Place the config struct near the top of the model header, before the main model
blocks and runner types that consume it.
## Config Variables
Variables and members that hold a config should be named `config`.
Examples:
```cpp
UNetConfig config;
UnetModelBlock unet;
MMDiTRunner(...)
: DiffusionModelRunner(backend, params_backend, prefix),
config(MMDiTConfig::detect_from_weights(tensor_storage_map, prefix)),
mmdit(config) {
}
```
Avoid alternate names such as `params`, `params_cfg`, `model_params`, or
model-specific aliases unless an existing public API requires them.
## Weight Detection
If a model can derive configuration from loaded weight metadata, expose that
logic as a static method on the config type:
```cpp
static XxxConfig detect_from_weights(const String2TensorStorage& tensor_storage_map,
const std::string& prefix);
```
Additional selector arguments are allowed when required by an existing model
family, for example `SDVersion version` or an architecture enum:
```cpp
static UNetConfig detect_from_weights(const String2TensorStorage& tensor_storage_map,
const std::string& prefix,
SDVersion version = VERSION_SD1);
```
Use `TensorStorage` metadata, especially `n_dims` and `ne`, to infer shapes.
Do not load or parse tensor data for config detection.
Detection should respect `prefix`. For nested weights, construct full names from
`prefix + "." + suffix` or filter entries with `starts_with(name, prefix)`.
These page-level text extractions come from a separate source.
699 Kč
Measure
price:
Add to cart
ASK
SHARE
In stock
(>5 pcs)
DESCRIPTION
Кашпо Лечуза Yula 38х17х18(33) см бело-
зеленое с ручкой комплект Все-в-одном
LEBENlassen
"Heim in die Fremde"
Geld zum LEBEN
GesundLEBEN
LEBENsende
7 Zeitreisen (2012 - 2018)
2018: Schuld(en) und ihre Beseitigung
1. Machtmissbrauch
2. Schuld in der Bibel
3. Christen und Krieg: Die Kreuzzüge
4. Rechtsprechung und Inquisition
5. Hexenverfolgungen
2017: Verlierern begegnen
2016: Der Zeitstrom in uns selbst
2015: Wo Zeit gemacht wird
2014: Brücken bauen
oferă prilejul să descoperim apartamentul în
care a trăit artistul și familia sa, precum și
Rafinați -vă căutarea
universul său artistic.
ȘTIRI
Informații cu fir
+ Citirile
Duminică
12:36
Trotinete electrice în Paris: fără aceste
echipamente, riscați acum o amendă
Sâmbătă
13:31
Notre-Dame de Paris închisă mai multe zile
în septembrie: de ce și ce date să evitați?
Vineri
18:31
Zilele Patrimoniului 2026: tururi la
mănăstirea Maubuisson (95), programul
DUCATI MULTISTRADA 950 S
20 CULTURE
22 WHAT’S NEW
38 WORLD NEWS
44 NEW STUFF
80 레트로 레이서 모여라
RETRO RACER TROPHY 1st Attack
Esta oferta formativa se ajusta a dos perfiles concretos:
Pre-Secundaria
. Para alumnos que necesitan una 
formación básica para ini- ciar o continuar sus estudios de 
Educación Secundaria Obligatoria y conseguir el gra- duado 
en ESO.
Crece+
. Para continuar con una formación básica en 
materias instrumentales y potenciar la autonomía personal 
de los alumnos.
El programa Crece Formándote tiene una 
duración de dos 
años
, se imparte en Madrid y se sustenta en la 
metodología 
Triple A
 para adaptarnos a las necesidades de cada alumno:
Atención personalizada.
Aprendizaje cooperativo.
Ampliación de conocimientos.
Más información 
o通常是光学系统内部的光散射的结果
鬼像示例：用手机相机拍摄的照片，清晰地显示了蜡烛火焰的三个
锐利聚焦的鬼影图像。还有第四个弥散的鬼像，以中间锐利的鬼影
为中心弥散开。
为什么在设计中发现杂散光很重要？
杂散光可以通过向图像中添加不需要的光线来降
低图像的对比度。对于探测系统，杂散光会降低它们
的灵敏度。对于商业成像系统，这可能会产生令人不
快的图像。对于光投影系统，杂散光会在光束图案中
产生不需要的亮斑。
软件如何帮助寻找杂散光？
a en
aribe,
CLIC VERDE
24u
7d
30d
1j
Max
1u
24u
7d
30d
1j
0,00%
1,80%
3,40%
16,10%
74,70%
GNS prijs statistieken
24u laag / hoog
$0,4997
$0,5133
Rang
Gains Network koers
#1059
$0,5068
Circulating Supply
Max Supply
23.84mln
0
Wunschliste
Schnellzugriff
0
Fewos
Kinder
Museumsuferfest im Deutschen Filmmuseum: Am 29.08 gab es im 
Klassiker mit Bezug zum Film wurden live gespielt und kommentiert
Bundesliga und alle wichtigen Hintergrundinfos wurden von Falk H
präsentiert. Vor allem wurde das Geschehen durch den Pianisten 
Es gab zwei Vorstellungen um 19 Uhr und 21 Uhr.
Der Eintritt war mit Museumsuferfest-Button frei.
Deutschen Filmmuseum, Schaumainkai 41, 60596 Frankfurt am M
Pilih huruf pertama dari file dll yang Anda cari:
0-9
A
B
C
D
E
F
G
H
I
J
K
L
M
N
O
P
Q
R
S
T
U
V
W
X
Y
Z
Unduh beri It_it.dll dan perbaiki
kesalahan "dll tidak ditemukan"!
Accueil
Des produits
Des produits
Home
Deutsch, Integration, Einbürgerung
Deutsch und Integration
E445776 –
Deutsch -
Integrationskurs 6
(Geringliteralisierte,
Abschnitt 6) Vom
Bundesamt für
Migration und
Do not add persistent config fields such as `inferred_from_weights` only to
record whether detection happened. If the function needs to decide whether to
print a debug line, keep that as local control flow inside `detect_from_weights`.
## Logging
When config values are inferred from weights, print one `LOG_DEBUG` line at the
end of `detect_from_weights`.
Example:
```cpp
LOG_DEBUG("llm: num_layers = %" PRId64 ", vocab_size = %" PRId64 ", hidden_size = %" PRId64 ", intermediate_size = %" PRId64,
config.num_layers,
config.vocab_size,
config.hidden_size,
config.intermediate_size);
```
Only print the config detection log when the function actually inferred values
from weights. Do not duplicate the same config summary in runner constructors or
model loading code.
Use the correct format specifiers for field types, such as `%" PRId64 "` for
`int64_t` and `%d` for `int`.
## Runner And Model Responsibilities
Runners should detect the config once and pass it into the model block:
```cpp
struct XxxRunner : public DiffusionModelRunner {
XxxConfig config;
XxxModel model;
XxxRunner(..., const String2TensorStorage& tensor_storage_map, const std::string prefix)
: DiffusionModelRunner(backend, params_backend, prefix),
config(XxxConfig::detect_from_weights(tensor_storage_map, prefix)),
model(config) {
model.init(params_ctx, tensor_storage_map, prefix);
}
};
```
Model blocks should consume `config` directly instead of re-scanning weights in
their constructors. Keep config-derived behavior centralized in the config
struct.
If a model has no weight-derived config today, it may still provide
`detect_from_weights` for API consistency, but it should not print a config
detection log unless it actually derives values from weights.